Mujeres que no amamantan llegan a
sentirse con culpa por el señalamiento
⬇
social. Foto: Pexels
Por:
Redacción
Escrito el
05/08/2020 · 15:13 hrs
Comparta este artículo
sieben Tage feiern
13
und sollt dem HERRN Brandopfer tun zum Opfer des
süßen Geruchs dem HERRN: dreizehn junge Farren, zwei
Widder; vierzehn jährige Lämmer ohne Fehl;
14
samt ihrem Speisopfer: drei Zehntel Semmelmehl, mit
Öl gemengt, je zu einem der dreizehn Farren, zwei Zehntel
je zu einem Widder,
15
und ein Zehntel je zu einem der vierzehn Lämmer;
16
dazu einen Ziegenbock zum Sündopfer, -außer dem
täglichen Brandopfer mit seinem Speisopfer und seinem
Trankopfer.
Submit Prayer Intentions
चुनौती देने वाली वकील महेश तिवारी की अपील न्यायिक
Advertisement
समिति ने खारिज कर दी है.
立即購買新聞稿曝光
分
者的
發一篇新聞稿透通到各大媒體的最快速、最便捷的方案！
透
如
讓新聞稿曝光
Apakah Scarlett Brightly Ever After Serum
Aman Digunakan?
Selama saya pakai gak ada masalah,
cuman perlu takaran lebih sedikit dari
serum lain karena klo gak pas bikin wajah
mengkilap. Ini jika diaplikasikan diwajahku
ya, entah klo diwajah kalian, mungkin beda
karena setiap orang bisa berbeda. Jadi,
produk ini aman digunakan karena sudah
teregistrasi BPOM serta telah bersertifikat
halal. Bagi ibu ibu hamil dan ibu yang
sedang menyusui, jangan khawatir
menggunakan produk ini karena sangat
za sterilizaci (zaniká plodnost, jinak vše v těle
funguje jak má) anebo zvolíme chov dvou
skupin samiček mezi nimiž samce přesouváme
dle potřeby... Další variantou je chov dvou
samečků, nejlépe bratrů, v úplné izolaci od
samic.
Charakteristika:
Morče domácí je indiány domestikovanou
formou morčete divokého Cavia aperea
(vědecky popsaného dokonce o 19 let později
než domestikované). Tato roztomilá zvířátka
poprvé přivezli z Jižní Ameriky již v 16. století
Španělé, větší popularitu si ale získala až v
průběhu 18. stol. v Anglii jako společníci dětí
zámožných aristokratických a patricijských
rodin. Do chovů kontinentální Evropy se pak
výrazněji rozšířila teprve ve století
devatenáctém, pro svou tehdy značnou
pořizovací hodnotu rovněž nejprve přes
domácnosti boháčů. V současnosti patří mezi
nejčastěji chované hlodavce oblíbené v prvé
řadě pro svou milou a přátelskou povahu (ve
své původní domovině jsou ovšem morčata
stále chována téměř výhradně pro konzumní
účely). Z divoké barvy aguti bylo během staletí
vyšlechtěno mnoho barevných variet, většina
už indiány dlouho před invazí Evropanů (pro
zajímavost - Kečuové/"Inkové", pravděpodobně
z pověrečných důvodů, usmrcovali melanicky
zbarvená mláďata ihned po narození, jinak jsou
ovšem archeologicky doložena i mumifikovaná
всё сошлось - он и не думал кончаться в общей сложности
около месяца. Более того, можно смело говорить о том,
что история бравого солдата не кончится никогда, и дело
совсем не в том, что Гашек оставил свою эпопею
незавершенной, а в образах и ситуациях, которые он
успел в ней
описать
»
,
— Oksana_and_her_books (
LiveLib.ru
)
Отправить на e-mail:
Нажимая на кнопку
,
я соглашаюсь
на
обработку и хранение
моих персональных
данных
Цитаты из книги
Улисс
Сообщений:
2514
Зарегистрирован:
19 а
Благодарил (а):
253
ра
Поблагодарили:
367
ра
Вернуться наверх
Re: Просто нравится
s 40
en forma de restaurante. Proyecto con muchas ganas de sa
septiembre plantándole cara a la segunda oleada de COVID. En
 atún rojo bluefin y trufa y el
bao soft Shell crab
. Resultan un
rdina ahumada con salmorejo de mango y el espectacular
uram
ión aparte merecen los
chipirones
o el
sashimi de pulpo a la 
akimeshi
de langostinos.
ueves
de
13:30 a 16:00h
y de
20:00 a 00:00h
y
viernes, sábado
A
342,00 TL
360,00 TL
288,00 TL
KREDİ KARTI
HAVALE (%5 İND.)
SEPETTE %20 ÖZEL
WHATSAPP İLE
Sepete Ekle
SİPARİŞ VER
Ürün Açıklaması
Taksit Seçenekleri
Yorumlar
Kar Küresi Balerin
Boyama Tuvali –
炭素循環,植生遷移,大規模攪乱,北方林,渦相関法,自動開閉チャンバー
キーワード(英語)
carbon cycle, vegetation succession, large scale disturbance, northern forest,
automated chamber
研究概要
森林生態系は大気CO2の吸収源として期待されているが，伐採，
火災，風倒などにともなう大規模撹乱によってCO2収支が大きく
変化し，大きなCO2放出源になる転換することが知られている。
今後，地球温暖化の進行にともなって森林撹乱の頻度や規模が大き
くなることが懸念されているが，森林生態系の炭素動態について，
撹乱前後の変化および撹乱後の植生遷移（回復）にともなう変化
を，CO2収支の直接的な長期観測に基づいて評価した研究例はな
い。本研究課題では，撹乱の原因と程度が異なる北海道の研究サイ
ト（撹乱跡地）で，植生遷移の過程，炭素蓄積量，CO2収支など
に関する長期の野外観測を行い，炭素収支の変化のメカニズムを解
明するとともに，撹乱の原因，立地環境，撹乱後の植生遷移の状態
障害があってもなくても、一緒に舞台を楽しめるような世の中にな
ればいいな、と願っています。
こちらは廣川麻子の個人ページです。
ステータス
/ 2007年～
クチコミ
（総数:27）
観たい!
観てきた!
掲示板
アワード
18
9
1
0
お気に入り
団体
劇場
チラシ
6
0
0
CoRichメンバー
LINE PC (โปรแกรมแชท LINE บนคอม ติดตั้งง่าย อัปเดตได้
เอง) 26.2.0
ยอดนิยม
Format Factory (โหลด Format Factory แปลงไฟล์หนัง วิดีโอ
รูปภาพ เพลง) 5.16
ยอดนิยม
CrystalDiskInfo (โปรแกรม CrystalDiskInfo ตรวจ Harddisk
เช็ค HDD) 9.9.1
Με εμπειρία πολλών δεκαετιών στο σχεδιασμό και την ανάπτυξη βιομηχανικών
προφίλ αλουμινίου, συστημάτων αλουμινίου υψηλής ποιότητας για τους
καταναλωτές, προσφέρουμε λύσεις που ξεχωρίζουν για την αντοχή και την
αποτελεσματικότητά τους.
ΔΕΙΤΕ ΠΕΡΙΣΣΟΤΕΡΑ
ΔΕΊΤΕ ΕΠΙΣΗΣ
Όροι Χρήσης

───

#### [REQUIREMENT]
What is asked for is an exact copy of the lines above from the one containing "LINE PC (โปรแกรมแชท" through the one containing "προφίλ αλουμινίου, συστημάτων", and only those.

#### [FINISHED EXERCISE]
LINE PC (โปรแกรมแชท LINE บนคอม ติดตั้งง่าย อัปเดตได้
เอง) 26.2.0
ยอดนิยม
Format Factory (โหลด Format Factory แปลงไฟล์หนัง วิดีโอ
รูปภาพ เพลง) 5.16
ยอดนิยม
CrystalDiskInfo (โปรแกรม CrystalDiskInfo ตรวจ Harddisk
เช็ค HDD) 9.9.1
Με εμπειρία πολλών δεκαετιών στο σχεδιασμό και την ανάπτυξη βιομηχανικών
προφίλ αλουμινίου, συστημάτων αλουμινίου υψηλής ποιότητας για τους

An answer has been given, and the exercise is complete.